EXERCISE DESCRIPTION => In the records below, find the line that contains "membuat teleskop." and the line that contains "zichzelf en worden"; write out exactly those two lines and everything between them, without the pictures.

SUPPLIED DATA =>
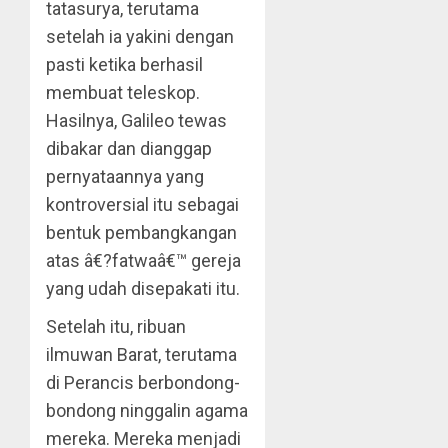
tatasurya, terutama
setelah ia yakini dengan
pasti ketika berhasil
membuat teleskop.
Hasilnya, Galileo tewas
dibakar dan dianggap
pernyataannya yang
kontroversial itu sebagai
bentuk pembangkangan
atas â€?fatwaâ€™ gereja
yang udah disepakati itu.
Setelah itu, ribuan
ilmuwan Barat, terutama
di Perancis berbondong-
bondong ninggalin agama
mereka. Mereka menjadi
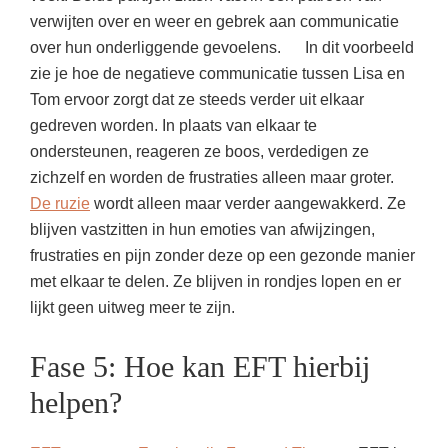
verwijten over en weer en gebrek aan communicatie
over hun onderliggende gevoelens. In dit voorbeeld
zie je hoe de negatieve communicatie tussen Lisa en
Tom ervoor zorgt dat ze steeds verder uit elkaar
gedreven worden. In plaats van elkaar te
ondersteunen, reageren ze boos, verdedigen ze
zichzelf en worden de frustraties alleen maar groter.
De ruzie
wordt alleen maar verder aangewakkerd. Ze
blijven vastzitten in hun emoties van afwijzingen,
frustraties en pijn zonder deze op een gezonde manier
met elkaar te delen. Ze blijven in rondjes lopen en er
lijkt geen uitweg meer te zijn.
Fase 5: Hoe kan EFT hierbij
helpen?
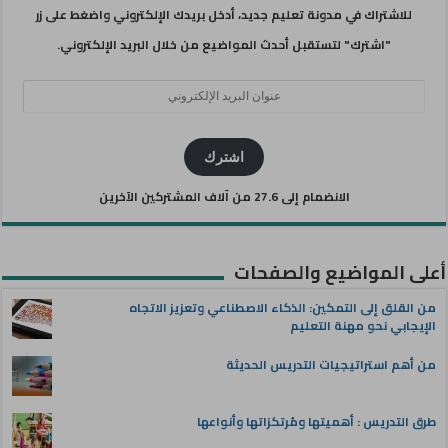
للاشتراك في مدونة تعليم جديد، أدخل بريدك الإلكتروني واضغط على زر
"اشترك" لتستقبل أحدث المواضيع من خلال البريد الإلكتروني.
عنوان
البريد
الإلكتروني
اشترك
الانضمام إلى 27.6 من آلاف المشتركين الآخرين
أعلى المواضيع والصفحات
من القلق إلى التمكين: الذكاء الاصطناعي وتعزيز الاتجاه
الإيجابي نحو مهنة التعليم
من أهم استراتيجيات التدريس الحديثة
طرق التدريس : أهميتها ومُرتكزاتها وأنواعها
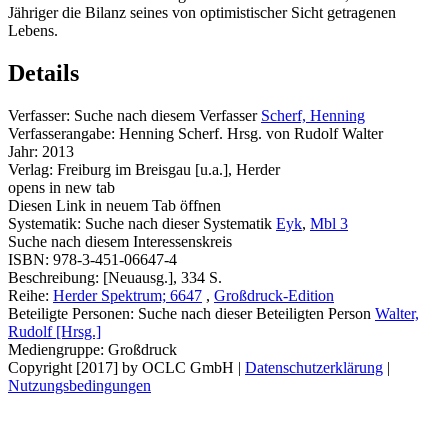
Jähriger die Bilanz seines von optimistischer Sicht getragenen
Lebens.
Details
Verfasser:
Suche nach diesem Verfasser
Scherf, Henning
Verfasserangabe:
Henning Scherf. Hrsg. von Rudolf Walter
Jahr:
2013
Verlag:
Freiburg im Breisgau [u.a.], Herder
opens in new tab
Diesen Link in neuem Tab öffnen
Systematik:
Suche nach dieser Systematik
Eyk
,
Mbl 3
Suche nach diesem Interessenskreis
ISBN:
978-3-451-06647-4
Beschreibung:
[Neuausg.], 334 S.
Reihe:
Herder Spektrum; 6647
,
Großdruck-Edition
Beteiligte Personen:
Suche nach dieser Beteiligten Person
Walter,
Rudolf [Hrsg.]
Mediengruppe:
Großdruck
Copyright [2017] by OCLC GmbH
|
Datenschutzerklärung
|
Nutzungsbedingungen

WRITTEN SOLUTION =>
membuat teleskop.
Hasilnya, Galileo tewas
dibakar dan dianggap
pernyataannya yang
kontroversial itu sebagai
bentuk pembangkangan
atas â€?fatwaâ€™ gereja
yang udah disepakati itu.
Setelah itu, ribuan
ilmuwan Barat, terutama
di Perancis berbondong-
bondong ninggalin agama
mereka. Mereka menjadi
verwijten over en weer en gebrek aan communicatie
over hun onderliggende gevoelens. In dit voorbeeld
zie je hoe de negatieve communicatie tussen Lisa en
Tom ervoor zorgt dat ze steeds verder uit elkaar
gedreven worden. In plaats van elkaar te
ondersteunen, reageren ze boos, verdedigen ze
zichzelf en worden de frustraties alleen maar groter.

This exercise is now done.